First of all, what are our roles? Straight people know what the rules are, how the role playing is supposed to work out. Just watch all the dating games on TV and you will see how finely tuned males and females are to the code words and body language of their culture. The people on those shows have been chosen precisely because they have internalized all of the most banal and stereotypical behaviors and have raised them to a fine art. Now what about gay men and lesbians? Have we ever really figured out what our codes and body language mean? In the world that we have created, based on "otherness" in a straight culture, much of the allure of a relationship is the ambiguity. I think we avoid any clear explanations because we are afraid that all the magic will simply vanish in the light. We have gotten used to feeling our way in the dark. The gay dating shows I have seen on TV have been failures precisely because of everyone's reluctance or inability to communicate what the real attractions were.
It's not that we gay people do not also have our stereotypes raised to a fine art. No way, in fact, we invented that camp game! We create our types by twisting and reworking the raw material that straight people have left us. "She's a gigolo," a female friend says, for instance, describing an ex-girlfriend, "like one of those guys in a movie from the 1960s with a girl in every bar." She uses a male reference without the slightest hesitation.
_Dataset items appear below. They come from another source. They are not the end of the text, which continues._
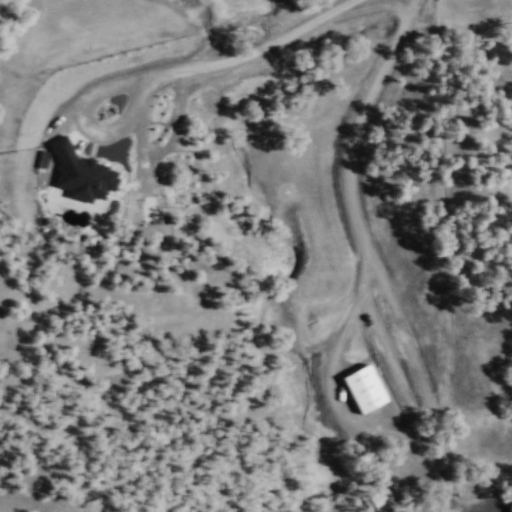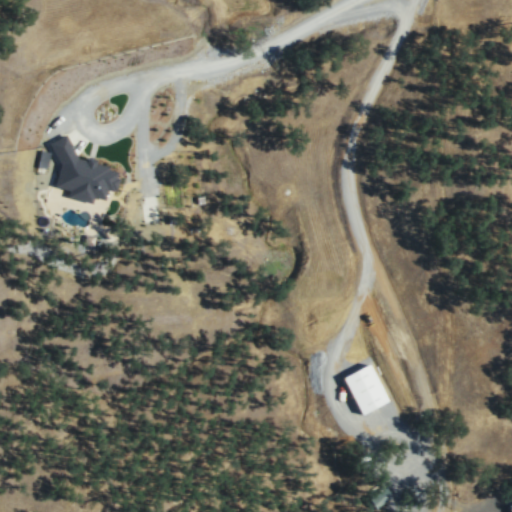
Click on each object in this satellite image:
road: (161, 72)
road: (174, 122)
road: (141, 149)
building: (41, 160)
building: (79, 171)
building: (79, 172)
road: (368, 252)
building: (377, 496)
road: (478, 504)
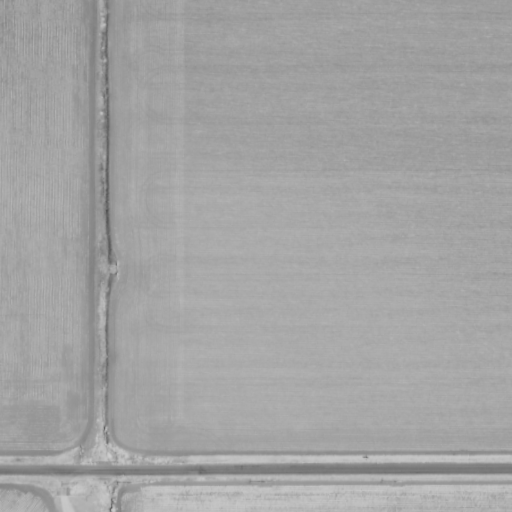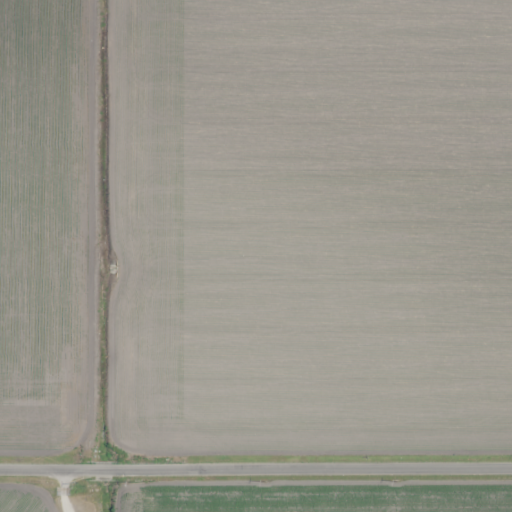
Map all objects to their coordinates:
road: (256, 471)
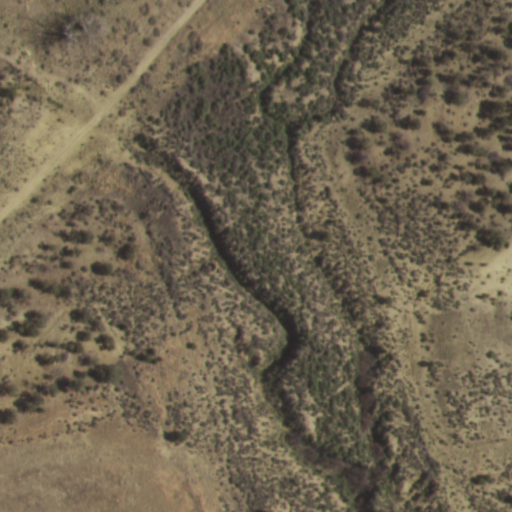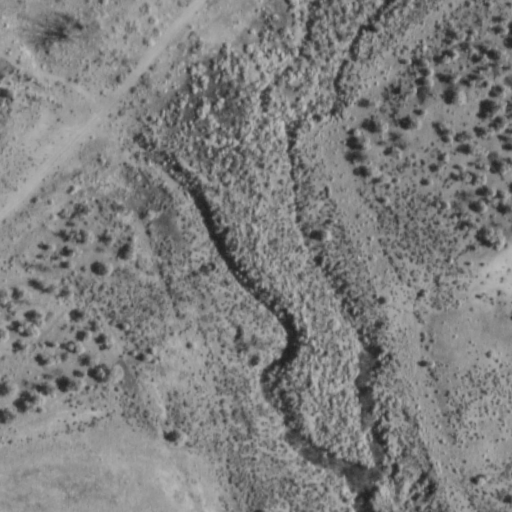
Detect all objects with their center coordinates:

But is the woman in question really like one of those guys? I do not think it's so simple. Gay people may take on the characteristics of the opposite sex in their romantic relationships, but we pick and choose, mix and match according to some complicated plan even we can not fully explain.
She's not really a gigolo, because she is still a woman, and that means she has learned to use certain behaviors to get what she wants in life that are different from the behaviors that men use. She has seen life from a woman's perspective, she has learned how to handle the restrictions and exploit the privileges that are a woman's lot, no matter what her sexual orientation. She is not a gigolo, and yet it is somehow stimulating, and sexy for other women to see her that way. It's a deception that makes sense to these other women because subconsciously they are also aware of the feminine side of that person and how that side informs her "gigolo-ness".
The same can be said for gay men. There are no real "queens" among men, though there may be legions of people with penises who think that they are Paris Hilton or Ivana Trump. They can never understand what a woman's world looks like when you have been female since the day you were born, and they would never renounce the privileges of masculinity that they have enjoyed all their lives. It is precisely those male privileges that empower them to break the gender rules and play the lah de dah femme fatale game.
So what good are these stereotypes, then? Can they help us find ourselves, the way that Tiffany-and-Brad on the Dating Game can help straight teenagers learn the ropes? The great majority of gay people, I believe, strive for some kind of harmony in their personal lives that manages to see with both male and female vision in a rich and rewarding way. The problem is, we do not know how to interpret what we are seeing. It is hard enough for people with the monovision of one sex, but for us it is doubly confusing. Who can guide us? Ironically, we need these people at the extremes, we need them to search out the far frontiers of gender bending and to report back what they find. Otherwise, those of us in the middle will have to muddle along forever, blindly mixing our own instincts with the dubious words of wisdom of Tiffany and Brad. Not a pleasant thought.